Greater than half (57 per cent) of house owners indicated within the True North survey that they’ve delayed making different monetary choices to prioritize mortgage funds. About 36 per cent have postponed journey or holidays, 31 per cent have shelved house repairs or renovations and 27 per cent have delayed retirement financial savings or investments.

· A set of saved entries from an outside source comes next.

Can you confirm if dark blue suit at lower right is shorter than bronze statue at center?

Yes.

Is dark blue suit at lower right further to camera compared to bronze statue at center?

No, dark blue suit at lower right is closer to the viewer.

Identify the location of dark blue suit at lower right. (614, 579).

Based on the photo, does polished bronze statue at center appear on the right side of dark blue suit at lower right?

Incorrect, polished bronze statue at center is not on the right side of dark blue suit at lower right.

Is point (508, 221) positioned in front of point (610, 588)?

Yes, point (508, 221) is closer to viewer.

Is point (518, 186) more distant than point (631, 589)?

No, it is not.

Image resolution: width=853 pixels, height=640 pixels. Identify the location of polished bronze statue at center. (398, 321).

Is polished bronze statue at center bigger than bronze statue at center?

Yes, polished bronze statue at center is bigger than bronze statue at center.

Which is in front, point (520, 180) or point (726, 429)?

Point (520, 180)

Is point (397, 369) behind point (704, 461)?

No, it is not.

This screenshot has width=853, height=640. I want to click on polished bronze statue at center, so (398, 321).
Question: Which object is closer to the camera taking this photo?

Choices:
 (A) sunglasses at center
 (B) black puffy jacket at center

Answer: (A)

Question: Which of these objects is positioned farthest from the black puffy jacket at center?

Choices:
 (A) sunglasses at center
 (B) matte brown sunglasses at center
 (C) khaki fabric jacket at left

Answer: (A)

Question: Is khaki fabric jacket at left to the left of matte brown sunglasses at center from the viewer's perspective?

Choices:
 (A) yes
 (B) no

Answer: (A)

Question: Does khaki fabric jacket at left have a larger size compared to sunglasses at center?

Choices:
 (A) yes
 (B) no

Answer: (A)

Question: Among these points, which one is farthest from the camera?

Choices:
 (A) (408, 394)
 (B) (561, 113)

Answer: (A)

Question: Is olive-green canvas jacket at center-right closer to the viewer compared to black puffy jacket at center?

Practically 1 / 4 of respondents stated they postponed paying off different money owed. Knowledge persistently present debtors are inclined to
default on other types of debt
(comparable to auto loans and credit score) first earlier than defaulting on their mortgage, which might include extra extreme repercussions, comparable to foreclosures, in response to the CMHC
“Usually, householders going through monetary wrestle will prioritize their mortgage,” Eisner stated, including that he was initially shocked the proportion of those that had by no means missed a cost wasn’t increased, comparable to within the mid-90s, as a substitute of 83 per cent.
Bourassa-Ochoa stated she is seeing customers tackle extra debt, comparable to bank cards and loans. “Customers are attempting to maneuver issues round … to make ends meet.”
The CMHC is watching out for any modifications in inflation and labour market circumstances, particularly in areas impacted by tariffs, comparable to Ontario and its car business, Bourassa-Ochoa stated.
The nationwide unemployment fee rose to six.7 per cent in February, because the economic system misplaced 84,000 jobs, in response to the
from Statistics Canada.
“If you have a look at Canada’s historical past, the primary driver of mortgage arrears has all the time been unemployment,” Bourassa-Ochoa stated. “If we see an enormous financial shock that might end in huge job losses, that’s actually the place the chance is considerably increased.”